Rose Lincoln/Harvard Staff Photographer


Wine watcher

5 min read

Impact of climate change on vineyards a point of focus for biologist

Since the 1970s, autumn harvests of France’s heat-loving Bordeaux grape have advanced, good news for a crop that historically has struggled against cool temperatures and rain.

But the good times won’t last forever, as climate change continues to pour on the heat.

“They were always fighting the climate, winter rains. They were often on a really tight season, with many poor and mediocre vintages,” said Elizabeth Wolkovich, an assistant professor of organismic and evolutionary biology. “It is definitely hotter in Bordeaux [today]. Harvest has sped up by three weeks since the ’70s and quality has increased. … But if advances in harvest continue at this rate, 30 years from now they may be trying to harvest Bordeaux grapes in August, and it’s not going to be a good grape.”

Wolkovich, an expert in the timing of key events in plant life cycles — called phenology — and how those events are affected by climate change, wants to help. She’s working today to better understand wine grape phenology and changes that might be needed in a warming world.

Wolkovich, a wine lover, says that Vitis vinifera ssp. vinifera, the wine grape cultivated since ancient times, first caught her eye four or five years ago. A colleague mentioned that the grape’s phenological diversity is among the widest in the plant kingdom. The comment was made in passing, but it stuck in Wolkovich’s mind.

“I didn’t know that it was true or not, but I kind of held onto the notion that it would be really fascinating if you had a hyperdiverse crop, how did it get that way? Is a Pinot noir really different from a Cabernet? It’s so phenologically different, you’d think they’re genetically very different, but maybe they’re highly related.”

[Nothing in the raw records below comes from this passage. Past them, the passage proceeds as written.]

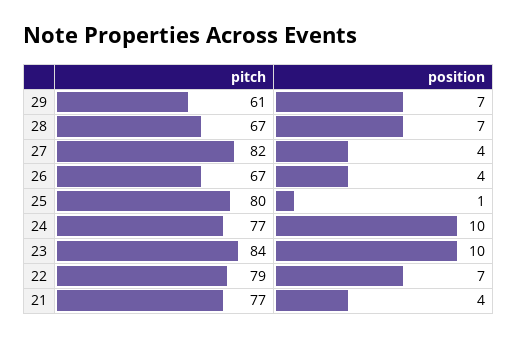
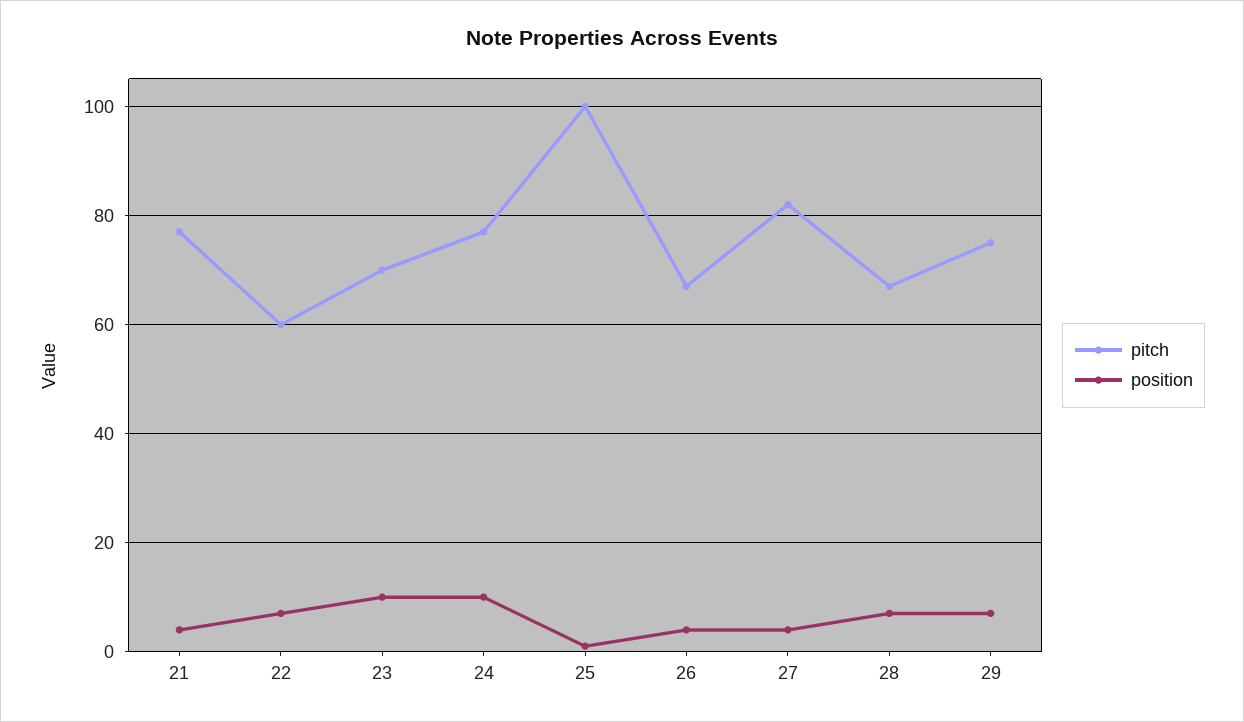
  {
    "pitch": {
-     "29": 61,
+     "29": 75,
      "28": 67,
      "27": 82,
      "26": 67,
-     "25": 80,
+     "25": 100,
      "24": 77,
-     "23": 84,
+     "23": 70,
-     "22": 79,
+     "22": 60,
      "21": 77
    },
    "position": {
      "29": 7,
      "28": 7,
      "27": 4,
      "26": 4,
      "25": 1,
      "24": 10,
      "23": 10,
      "22": 7,
      "21": 4
    }
  }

The ripening times of grapes are just part of the diversity Wolkovich is investigating. Pinot noir grapes are among the earliest harvested, while Cabernet grapes are among the last. The grapes diverge in their tolerance of heat, leaf shapes, vein patterns, and other characteristics, yet are part of the same subspecies.

“This is a fantastic system to work on and a relatively unexplored system for what I’m interested in,” she said. “It has huge implications for the future of wine grapes and wine [as it relates to] climate change. There’s a lot I can get out of it and give back, too.”

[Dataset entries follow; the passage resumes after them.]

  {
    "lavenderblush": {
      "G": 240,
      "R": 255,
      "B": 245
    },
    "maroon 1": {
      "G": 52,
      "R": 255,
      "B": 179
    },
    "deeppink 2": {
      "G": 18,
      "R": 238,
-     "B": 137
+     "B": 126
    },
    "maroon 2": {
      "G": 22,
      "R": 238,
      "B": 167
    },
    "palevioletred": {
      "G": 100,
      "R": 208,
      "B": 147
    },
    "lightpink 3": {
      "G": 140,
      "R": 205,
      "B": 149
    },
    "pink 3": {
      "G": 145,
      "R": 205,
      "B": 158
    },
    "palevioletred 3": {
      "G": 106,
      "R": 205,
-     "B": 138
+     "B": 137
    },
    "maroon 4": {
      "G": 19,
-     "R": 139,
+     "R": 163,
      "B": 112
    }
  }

The diversity of wine grapes stems from their domestication and the development of different varieties through selective breeding. Wolkovich said no one knows exactly how many varieties the world holds. There are some 20,000 different names, many of which describe the same grape. Wolkovich herself estimates that there are at least 2,000 truly distinct varieties.

Wolkovich has been focusing on California wines, and last year gathered samples from 150 varieties grown there. She is conducting genetic tests on the samples and, in a few months, should know more about the connection between life-cycle differences and how closely related different varieties are.

“If it’s true that genetic distance is related to phenological difference, then there’s implications for how to breed for climate change,” Wolkovich said. “The other question I’m interested in is how phenology controls how plants respond to climate change.”

In an experiment planned for the fall, Wolkovich wants to understand how vines respond to extreme heat stress, like the record heat that struck Europe in the summer of 2003. Some plants, she said, held up under the high temperatures, while others wilted. Working at the Arnold Arboretum, she plans to use growth chambers where conditions can be controlled.

“Where is the inflection point where it’s too hot? It’s hard to get those data in the field, because that kind of heat is rare.”

In another project, Wolkovich is examining historical harvest records dating to the 1300s, to illuminate the connection between harvest date and temperature. Historically, drought has predicted earlier harvests, which have been linked to better wines.

“In France, quality is strongly related to climate. They’ve been getting higher-quality harvests lately, probably because of climate change. That will break down eventually.”

Ultimately, Wolkovich said, she’d like to be able to project the climate change expected in wine-growing regions and match that with the characteristics of different wine grapes. Much of the climate change-related conversation concerning vineyards has so far centered on the northward push of climatic grape-growing regions, and the possible need for vineyards themselves to move. More likely, Wolkovich said, is that vineyards will not have to move, but instead have to shift the varieties they grow to match conditions.

Such a change could be tricky. In some parts of the world, vines have to be planted seven to 10 years before they’re in full production. Some warmer regions, such as Italy and Australia, are already growing heat-loving varieties and may need to alter cultivation habits or breed new varieties. In places like France, where the climate will likely support grape cultivation into the foreseeable future, legal and regulatory change will be needed as varieties change, since varieties are tightly tied to certain geographic regions.

“First we need a lot more data; it is really early on,” Wolkovich said. “Three years from now we [hope to have] better forecasts of what people are looking at and how many times they may have to switch varieties over the next 50 to 80 years.”